Der selbständige Autor des Kulturnetzwerks Mannheim-Heidelberg Hasan Dewran kommt aus der Sprachkultur der Zaza (dem Zazaischen), am nordwestlichen Rand des kurdischen Sprachgebiets, die heute von ca. 2 Mio. Menschen in Südostanatolien als Muttersprache verwendet wird. Hasan Dewran kennt die Repression am eigenen Leib, die Unterdrückung dieser Kultur in Wort und Schrift über den türkischen Staat hinaus.

Rosa Ahmadipour

Rosa Ahmadipour, seit 2017 aus dem Iran gekommen, in Mannheim lebend, mag die Gedichte der iranischen Lyrikerin Atefeh Chaharmahalian sehr. Sie trug Atefehs Gedicht „In den tristen Augenblicken“ sehr ergreifend auf Farsi (in persischer Originalsprache) vor.

Hans-Walter Voigt aus Ludwigshafen, Mitglied des „Literarischen Zentrums Rhein-Neckar DIE RÄUBER’77“, trug die Übersetzung von Atefehs Gedicht in deutscher Sprache vor (übersetzt von: Ali Abdullahi und Kurt Scharf, Sujet Verlag) und stellte u.a. noch zwei iranische Gedichte in den Mittelpunkt seines Vortrags von der Deutsch-Iranerin Naziri aus Hamburg: „Freiheit, goldner Vogel“ und „Schwester im Iran“.

Bernhard Schader aus Mannheim, Vorstandsmitglied des „Literarischen Zentrums Rhein-Neckar DIE RÄUBER ’77“, trat auf die Bühne und begeisterte mit seiner historischen Geschichte vom unfreien Wort zu „Jan Hus“. Rita Hausen aus Waldorf, Vorstandsmitglied des „Literarischen Zentrums Rhein-Neckar DIE RÄUBER ‚77“ überraschte mit ihrem Essay zum „Kopftuch / Frauenprotest im Iran“ .

Manfred Klenk

Manfred Klenk moderierte den Abend; seine Beiträge zum Ende der Veranstaltung bezogen sich auf zwei Gedichte aus dem Buch „Worthaft“ von der Lyrikgesellschaft Leipzig, darunter Erich Mühsams Gedicht: „Der Gefangene – sich fügen heißt lügen“.

 

 

 

 


“Für die Freiheit des Wortes”

Gegebene Daten:
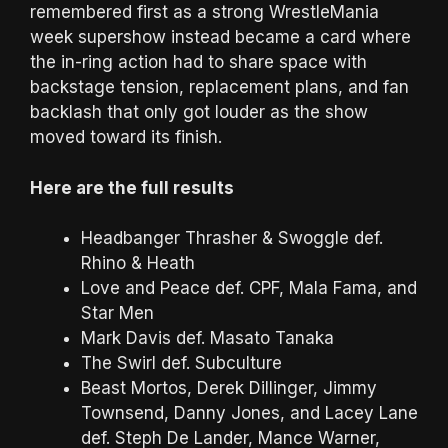
remembered first as a strong WrestleMania
week supershow instead became a card where
the in-ring action had to share space with
backstage tension, replacement plans, and fan
backlash that only got louder as the show
moved toward its finish.
Here are the full results
Headbanger Thrasher & Swoggle def.
Rhino & Heath
Love and Peace def. CPF, Mala Fama, and
Star Men
Mark Davis def. Masato Tanaka
The Swirl def. Subculture
Beast Mortos, Derek Dillinger, Jimmy
Townsend, Danny Jones, and Lacey Lane
def. Steph De Lander, Mance Warner,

Zu bearbeiten:
Schreiben Sie aus dem Veranstaltungsbericht das Stück von „Rosa Ahmadipour, seit“ bis einschließlich „persischer Originalsprache) vor.“ wortgetreu ab. Die Datensätze haben mit dem Veranstaltungsbericht nichts zu tun.

Ergebnis:
Rosa Ahmadipour, seit 2017 aus dem Iran gekommen, in Mannheim lebend, mag die Gedichte der iranischen Lyrikerin Atefeh Chaharmahalian sehr. Sie trug Atefehs Gedicht „In den tristen Augenblicken“ sehr ergreifend auf Farsi (in persischer Originalsprache) vor.